** Opening EXERCISE DATA block **
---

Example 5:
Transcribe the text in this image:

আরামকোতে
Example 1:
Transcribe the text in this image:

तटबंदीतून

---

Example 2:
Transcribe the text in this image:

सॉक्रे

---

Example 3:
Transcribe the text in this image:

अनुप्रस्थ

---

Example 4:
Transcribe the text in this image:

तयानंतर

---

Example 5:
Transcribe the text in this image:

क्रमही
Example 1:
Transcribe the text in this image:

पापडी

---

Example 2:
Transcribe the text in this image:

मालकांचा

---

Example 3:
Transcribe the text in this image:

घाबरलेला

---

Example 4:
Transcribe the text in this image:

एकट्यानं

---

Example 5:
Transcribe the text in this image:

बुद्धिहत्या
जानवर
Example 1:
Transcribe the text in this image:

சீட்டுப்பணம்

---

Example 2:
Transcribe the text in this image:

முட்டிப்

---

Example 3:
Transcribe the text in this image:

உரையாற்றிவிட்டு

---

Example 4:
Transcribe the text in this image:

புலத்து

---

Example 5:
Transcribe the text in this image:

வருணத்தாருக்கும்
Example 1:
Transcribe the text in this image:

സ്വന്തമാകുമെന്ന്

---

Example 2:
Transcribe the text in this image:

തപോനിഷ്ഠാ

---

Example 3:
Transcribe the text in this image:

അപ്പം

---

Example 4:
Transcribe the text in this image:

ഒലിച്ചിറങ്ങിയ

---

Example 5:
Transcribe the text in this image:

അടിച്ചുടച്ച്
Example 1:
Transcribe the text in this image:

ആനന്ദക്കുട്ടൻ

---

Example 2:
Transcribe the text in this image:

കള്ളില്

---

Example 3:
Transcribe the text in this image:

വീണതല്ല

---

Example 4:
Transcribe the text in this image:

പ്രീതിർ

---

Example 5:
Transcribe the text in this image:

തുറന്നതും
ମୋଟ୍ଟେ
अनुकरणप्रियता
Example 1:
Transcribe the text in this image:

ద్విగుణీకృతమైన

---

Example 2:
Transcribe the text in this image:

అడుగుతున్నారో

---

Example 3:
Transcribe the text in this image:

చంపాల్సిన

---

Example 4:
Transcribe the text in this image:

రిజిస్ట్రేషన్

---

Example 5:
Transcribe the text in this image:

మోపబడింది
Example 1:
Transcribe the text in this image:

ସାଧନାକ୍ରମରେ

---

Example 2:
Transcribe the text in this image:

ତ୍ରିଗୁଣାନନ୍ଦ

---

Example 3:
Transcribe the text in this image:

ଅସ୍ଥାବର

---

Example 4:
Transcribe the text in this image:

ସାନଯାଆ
** Closing EXERCISE DATA block **
■ PROBLEM STATEMENT
Exactly as they appear above, give the entries again.

■ WRITTEN ANSWER
---

Example 5:
Transcribe the text in this image:

আরামকোতে
Example 1:
Transcribe the text in this image:

तटबंदीतून

---

Example 2:
Transcribe the text in this image:

सॉक्रे

---

Example 3:
Transcribe the text in this image:

अनुप्रस्थ

---

Example 4:
Transcribe the text in this image:

तयानंतर

---

Example 5:
Transcribe the text in this image:

क्रमही
Example 1:
Transcribe the text in this image:

पापडी

---

Example 2:
Transcribe the text in this image:

मालकांचा

---

Example 3:
Transcribe the text in this image:

घाबरलेला

---

Example 4:
Transcribe the text in this image:

एकट्यानं

---

Example 5:
Transcribe the text in this image:

बुद्धिहत्या
जानवर
Example 1:
Transcribe the text in this image:

சீட்டுப்பணம்

---

Example 2:
Transcribe the text in this image:

முட்டிப்

---

Example 3:
Transcribe the text in this image:

உரையாற்றிவிட்டு

---

Example 4:
Transcribe the text in this image:

புலத்து

---

Example 5:
Transcribe the text in this image:

வருணத்தாருக்கும்
Example 1:
Transcribe the text in this image:

സ്വന്തമാകുമെന്ന്

---

Example 2:
Transcribe the text in this image:

തപോനിഷ്ഠാ

---

Example 3:
Transcribe the text in this image:

അപ്പം

---

Example 4:
Transcribe the text in this image:

ഒലിച്ചിറങ്ങിയ

---

Example 5:
Transcribe the text in this image:

അടിച്ചുടച്ച്
Example 1:
Transcribe the text in this image:

ആനന്ദക്കുട്ടൻ

---

Example 2:
Transcribe the text in this image:

കള്ളില്

---

Example 3:
Transcribe the text in this image:

വീണതല്ല

---

Example 4:
Transcribe the text in this image:

പ്രീതിർ

---

Example 5:
Transcribe the text in this image:

തുറന്നതും
ମୋଟ୍ଟେ
अनुकरणप्रियता
Example 1:
Transcribe the text in this image:

ద్విగుణీకృతమైన

---

Example 2:
Transcribe the text in this image:

అడుగుతున్నారో

---

Example 3:
Transcribe the text in this image:

చంపాల్సిన

---

Example 4:
Transcribe the text in this image:

రిజిస్ట్రేషన్

---

Example 5:
Transcribe the text in this image:

మోపబడింది
Example 1:
Transcribe the text in this image:

ସାଧନାକ୍ରମରେ

---

Example 2:
Transcribe the text in this image:

ତ୍ରିଗୁଣାନନ୍ଦ

---

Example 3:
Transcribe the text in this image:

ଅସ୍ଥାବର

---

Example 4:
Transcribe the text in this image:

ସାନଯାଆ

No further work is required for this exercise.